Fewer foreign teenage mothers
For the first time in years the fertility rate among teenagers fell slightly last year. In 2002 a total 3,516 girls under the age of twenty had a baby, compared with 3,569 in 2001.
Number of live born babies with a teenage mother, by ethnic origin
Fall in foreign, rise in native teenage mothers
The decrease was caused by a relatively sharp fall in the birth rate for foreign girls. Twenty-three babies were born per thousand non-western foreign girls aged 15-19 years in 2002. One year previously this was 26.
The birth rate for native Dutch girls increased further, however, although it is much lower than that for their foreign peers (just over four births per thousand 15-19 year-old girls). In 2002 1,579 Dutch teenagers had a baby, up from 1,484 the year before.

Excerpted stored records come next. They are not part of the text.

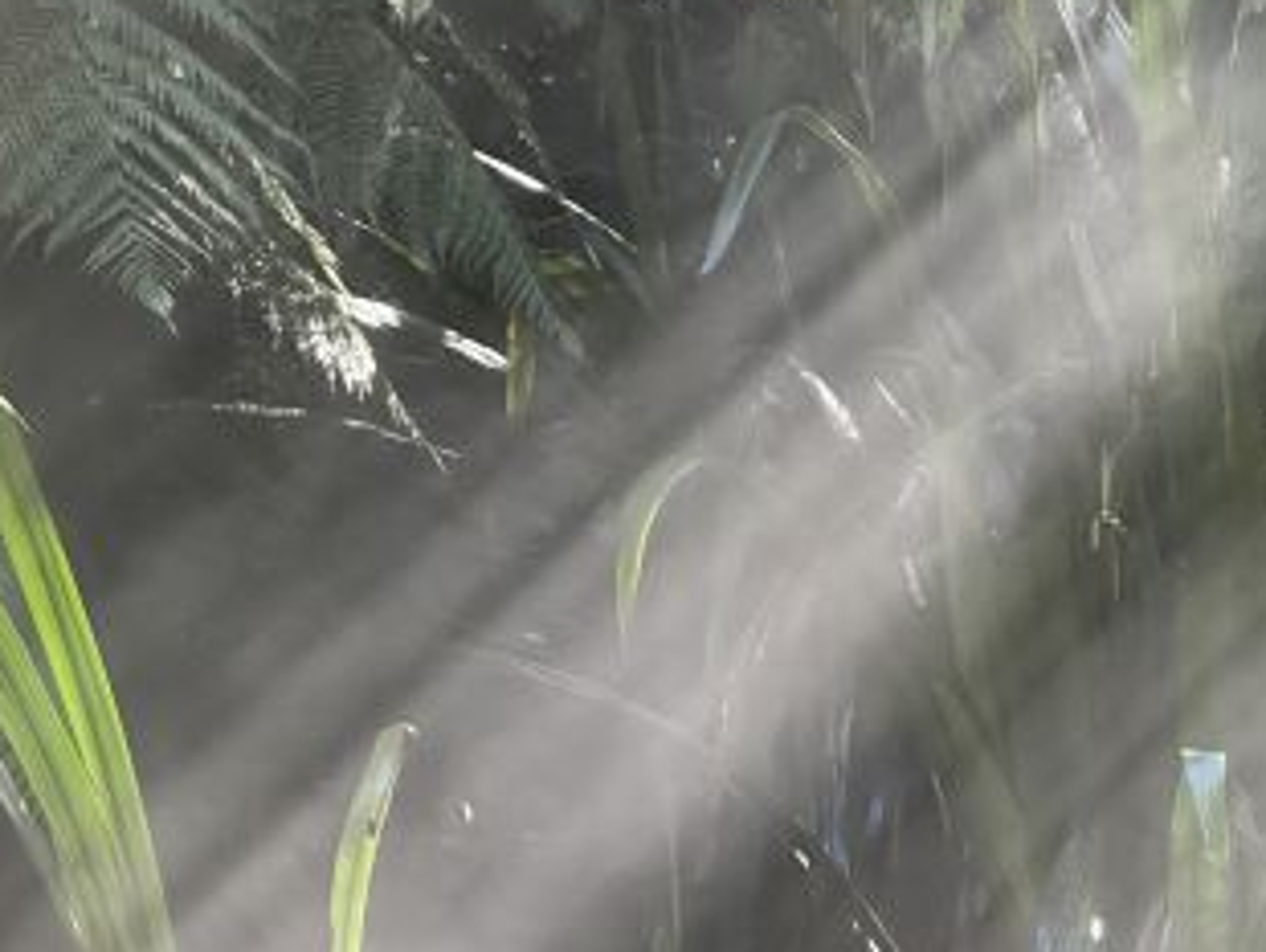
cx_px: 425
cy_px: 605
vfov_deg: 10.0
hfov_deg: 13.2
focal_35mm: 149
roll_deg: +0.9
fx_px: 5454
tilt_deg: +0.3
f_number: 2.8
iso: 250
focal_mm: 9
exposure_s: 1/74
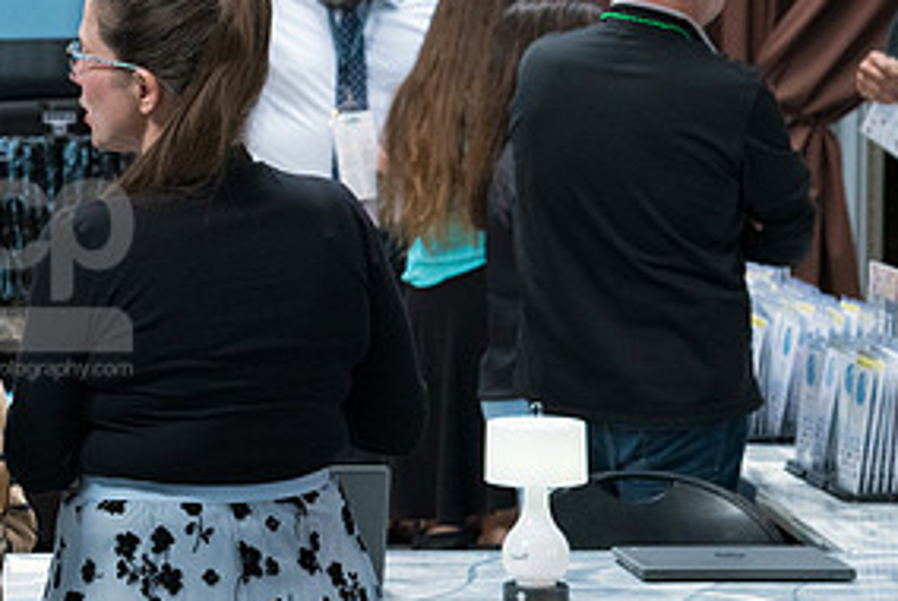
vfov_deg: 9.0
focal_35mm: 153
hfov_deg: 13.3
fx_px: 3820
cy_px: 267
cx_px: 38
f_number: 5.6
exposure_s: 1/250
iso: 4000
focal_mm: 75
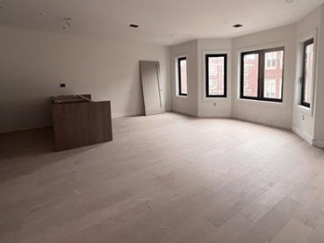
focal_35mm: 18
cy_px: 99
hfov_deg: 86.0
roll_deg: +0.3
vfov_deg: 71.0
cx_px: 203
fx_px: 169
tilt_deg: -6.3
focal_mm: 1.57
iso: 250
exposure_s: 1/84
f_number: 1.8
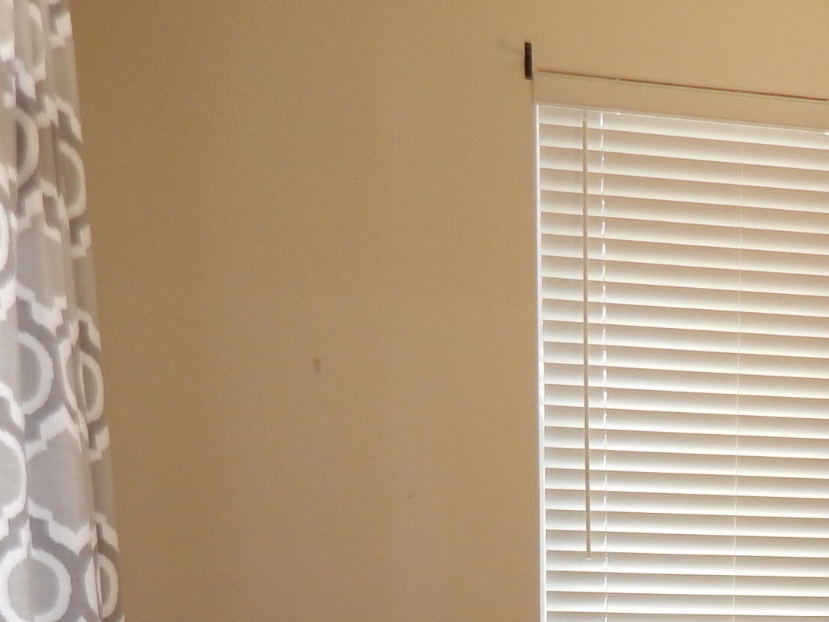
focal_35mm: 63
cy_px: 807
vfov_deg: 21.1
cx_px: 842
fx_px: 1509
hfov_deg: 28.7
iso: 140
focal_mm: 4
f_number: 3
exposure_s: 1/30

Still great differences by origin
All the main groups of origin of non-western foreign girls show lower teenage birth rates. With only very few exceptions, the decrease was for both first and second generation foreigners.
The first generation in particular contributed strongly to the relatively higher fertility rates among non-western teenagers. Their fertility rate is four times as high as that for the second generation and nine times as high as that for native Dutch girls.
Number of births per 1,000 girls aged 15-19 years, by ethnic origin, 2002
Antillean/Surinamese teenage mothers often unmarried
The highest fertility rates are for first generation Turkish and Antillean/Aruban girls. In the second generation it is the girls with a Surinamese origin who are most likely to have a baby before their twentieth birthday.
Unlike teenage mothers with a Turkish or Moroccan background, most Antillean and Surinamese teenage mothers are unmarried when they have their babies: a quarter of Turkish and Moroccan teenage mothers are unmarried, compared with 98 and 92 percent respectively of Antillean and Surinamese teenage mothers.
Teenage motherhood by age, 2002
Young Surinamese and Antillean teenage mothers
About a quarter of native Dutch teenage mothers are 17 or younger when they give birth. For Antilleans and Surinamese teenage mothers this is three in ten. Teenage mothers with a Turkish or Moroccan background are rarely so young and in this respect, too, differ from the Surinamese and Antillean peers.
Nearly eight in ten Turkish and seven in ten Moroccan teenage mothers are 19 when they give birth . For Antilleans an Surinamese teenage mothers this is less than half.